When the decision was handed down, U.S. Secretary of Education Betsy DeVos said that the Supreme Court’s ruling “marks a great day for the Constitution and sends a clear message that religious discrimination in any form cannot be tolerated in a society that values the First Amendment.” DeVos added, “We should all celebrate the fact that programs designed to help students will no longer be discriminated against by the government based solely on religious affiliation.”
Some are worried that the ruling on Monday is a step toward allowing taxpayer funds to be used in religious schools more broadly, not just for funding some playground repairs. Justices Sotomayor and Ginsberg dissented arguing that there is not a useful distinction between a church’s facilities and the religious mission of the institution itself. In their view, even a playground or other facility can be used to advance a religious mission.
Justice Sotomayor wrote, “If this separation [of church and state] means anything, it means that the government cannot … tax its citizens and turn that money over to houses of worship. The Court today blinds itself to the outcome this history requires and leads us instead to a place where separation of church and state is a constitutional slogan, not a constitutional commitment.”

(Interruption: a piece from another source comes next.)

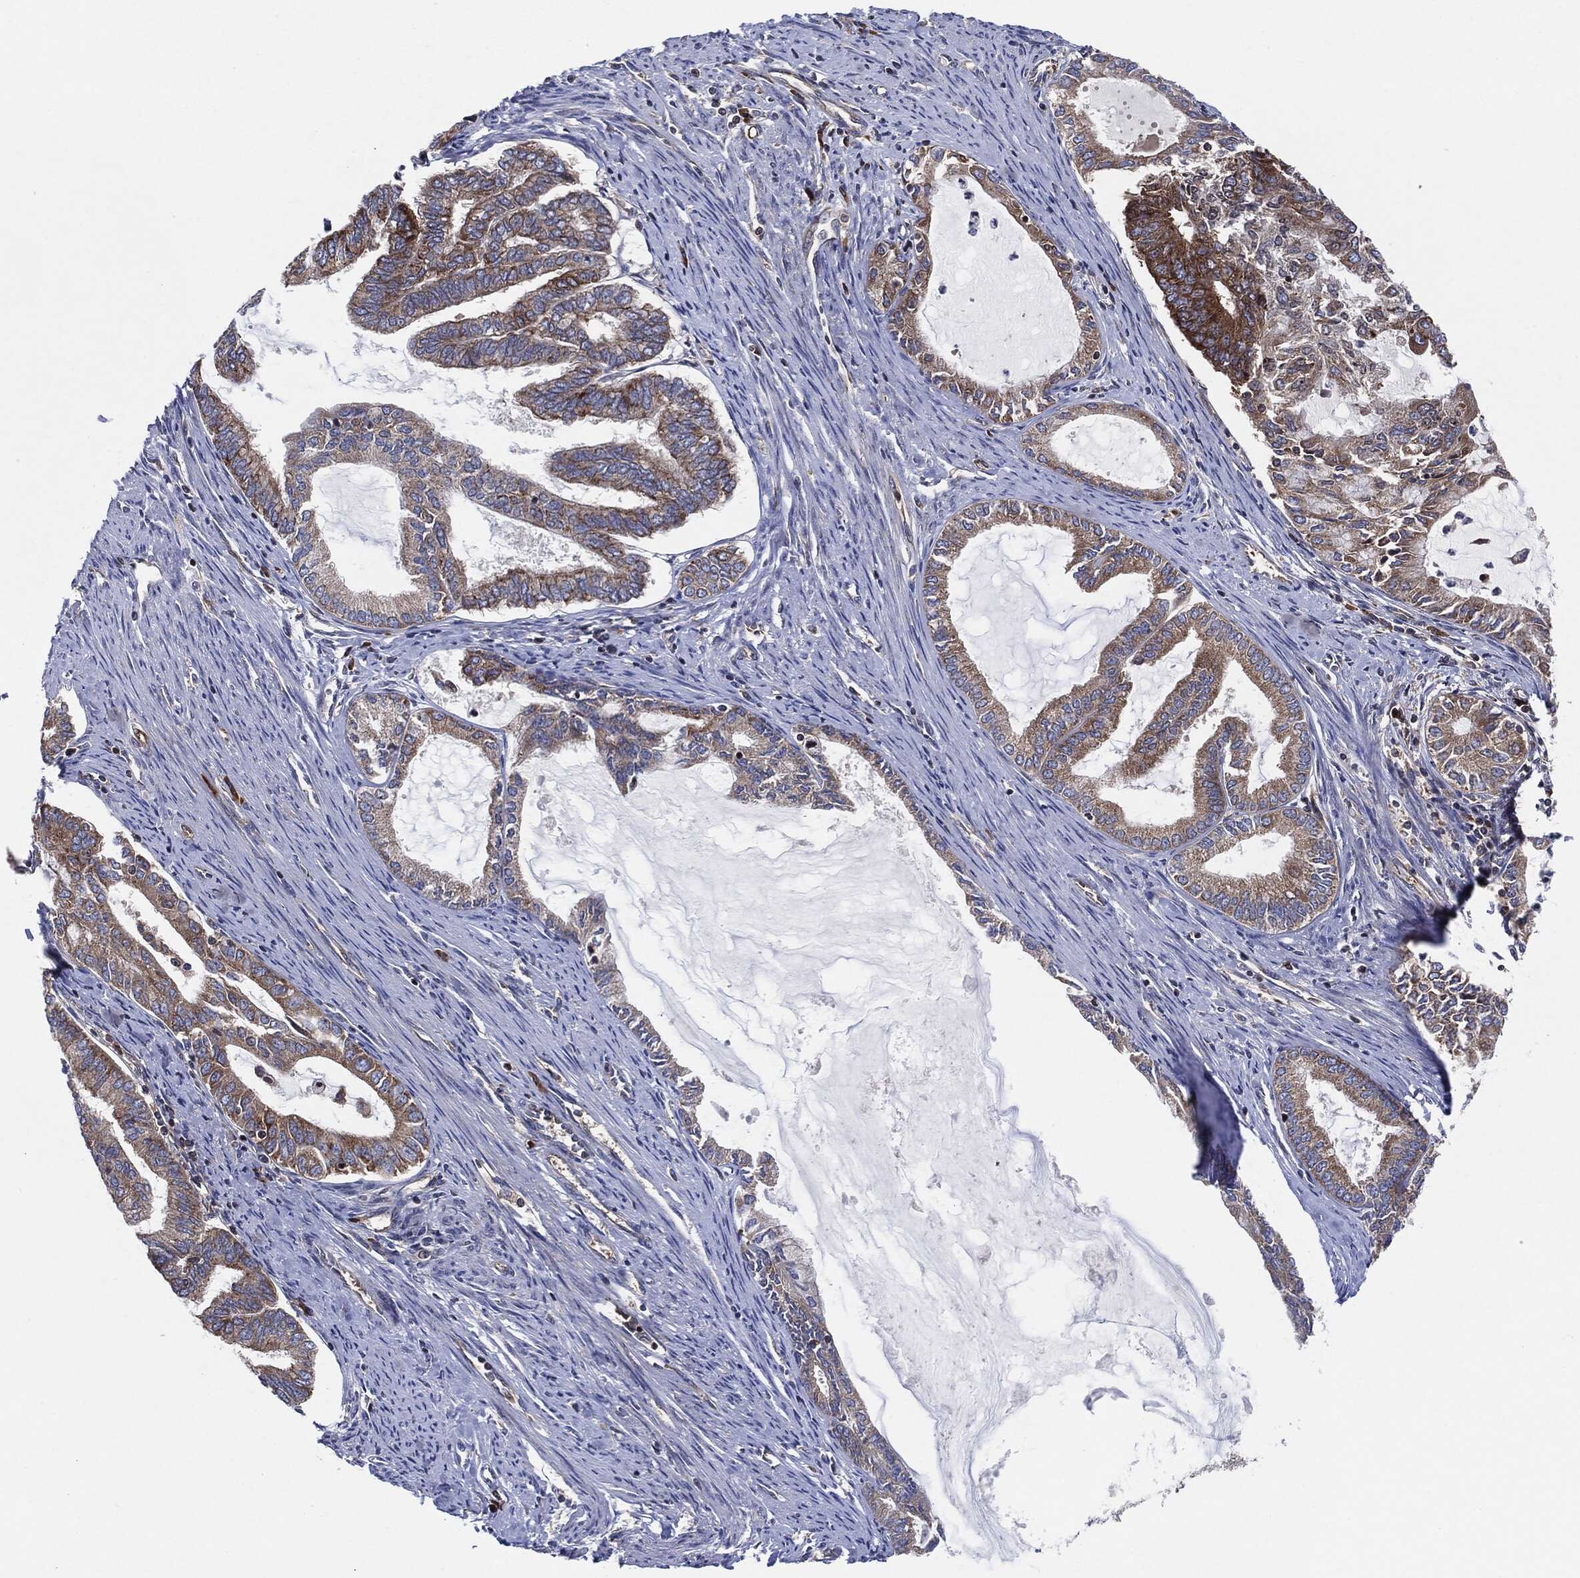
{"staining": {"intensity": "moderate", "quantity": "25%-75%", "location": "cytoplasmic/membranous"}, "tissue": "endometrial cancer", "cell_type": "Tumor cells", "image_type": "cancer", "snomed": [{"axis": "morphology", "description": "Adenocarcinoma, NOS"}, {"axis": "topography", "description": "Endometrium"}], "caption": "Immunohistochemical staining of endometrial cancer exhibits medium levels of moderate cytoplasmic/membranous positivity in about 25%-75% of tumor cells. (DAB (3,3'-diaminobenzidine) IHC with brightfield microscopy, high magnification).", "gene": "EIF2S2", "patient": {"sex": "female", "age": 86}}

So what does this mean for you and your children? Well, it appears that there is a weakening of the separation between church and state. Secretary DeVos, who is a supporter of voucher programs and who herself has attended religious schools, could have an opening to pursue school choice plans that allow public money to go to private religious schools. But the Supreme Court did not go this far to say that expanding vouchers to religious schools would be permitted.
Some religious schools have had a history of discriminating against LGBTQ children, and if public money is funnelled to such schools, we can expect to see all kinds of court battles. The ruling on Monday marks the first time that the court has said that the government has to fund a religious organization.